The last setting is the VPC setting where you can make Lambda access to your virtual private cloud. For example you can connect your Lambda function to your DB server running on an EC2 instance.

Our function is ready to be tested. By clicking on the test button, a pre-filled test data screen will pop up. Just click Next for it to run. If everything goes smoothly, we will see the results below:

The upper box displays the value that the function has returned. And the lower box displays the console logs that we can analyse. Everything that we printed during the process can be seen here.

Noticed something in the log output?

Duration: 0.33 ms

Billed Duration: 100 ms

Although our little function just took 0.33 ms to run, it is billed as 100 ms. Because the smallest billing denomination is 100 ms. Even if your function takes less than 100 ms, it will be charged as 100 ms.

Let’s focus on the function.

from __future__ import print_function  
import json

print('Loading function')

def lambda_handler(event, context):  
    #print("Received event: " + json.dumps(event, indent=2))
    print("value1 = " + event['key1'])
    print("value2 = " + event['key2'])
    print("value3 = " + event['key3'])
    return event['key1'] # Echo back the first key value
    #raise Exception('Something went wrong')

Lambda will search for the lambda_handler function within the Python file and will execute it with two variables (event & context).

event is the data payload that is sent to the function when it is fired. context is the environment variables of AWS. This contains infrastructure information like the cognito user id. For now, our API will not require any input, so we can clean the function a bit.

import json  
def lambda_handler(event, context):  
    return "Hello world!";

There we go! Much simpler than the previous example.

Let’s connect to the DB and get some data! The boto3 library is always included within the environment, so we can directly start using it by importing. We don’t need to set up another environment for it.

import boto3  
import json  
def lambda_handler(event, context):  
    dynamo = boto3.resource('dynamodb').Table("movies")
    db_response = dynamo.scan()
    return db_response[0]

Duration: 1119.91 ms Billed Duration: 1200 ms

The response coming from the DynamoDB is quite nice, so we will not touch it for now. It is time to let others know about our Lambda function! We have to make an API endpoint to fire this function. In other words, when someone will call that endpoint, our function will run and return the generated data. Let's save our function and move to the API Gateway interface.

Creating an API endpoint

API Gateway is a bit more complex than the Lambda interface.

Lets create a new API,

We should choose a name and a simple description, none of those will be visible to users, so they are only for your use.

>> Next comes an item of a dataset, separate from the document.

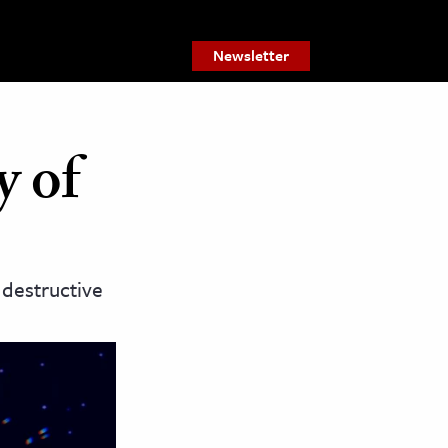
Newsletter
y of
 destructive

First, we start by creating a resource: The resource will be the name of your endpoint. We are using "trailers" as the resource name.

Now we need to add a method to this resource. The method can be GET, POST or other common HTTP verbs. As we are making a list page, our method will obviously be GET.

Here comes the tricky part: do not forget to click on that little checkmark in order to create the method.

Now we have to connect this endpoint to a Lambda function. First, you need to choose a region, and then enter the name of the function. Surprisingly, the function name autocompletes here. Thanks Amazon!

Click "Save" and you are done. Now we just need to deploy the API.

Now we have a base API URL!

https://opvv77i806.execute-api.us-east-1.amazonaws.com/prod

Let's add the resource name to the end:

https://opvv77i806.execute-api.us-east-1.amazonaws.com/prod/trailers

And call this URL

Enjoy your new API that works without a server.

Final Words

Although the dashboard and documentation is still a bit immature, we really liked both the philosophy behind Lambda and its performance. We started using it both for serving simple APIs and managing different AWS services. It is a great tool for heavy projects, as well as hack day projects. We definitely recommend giving it a try and seeing it for yourself.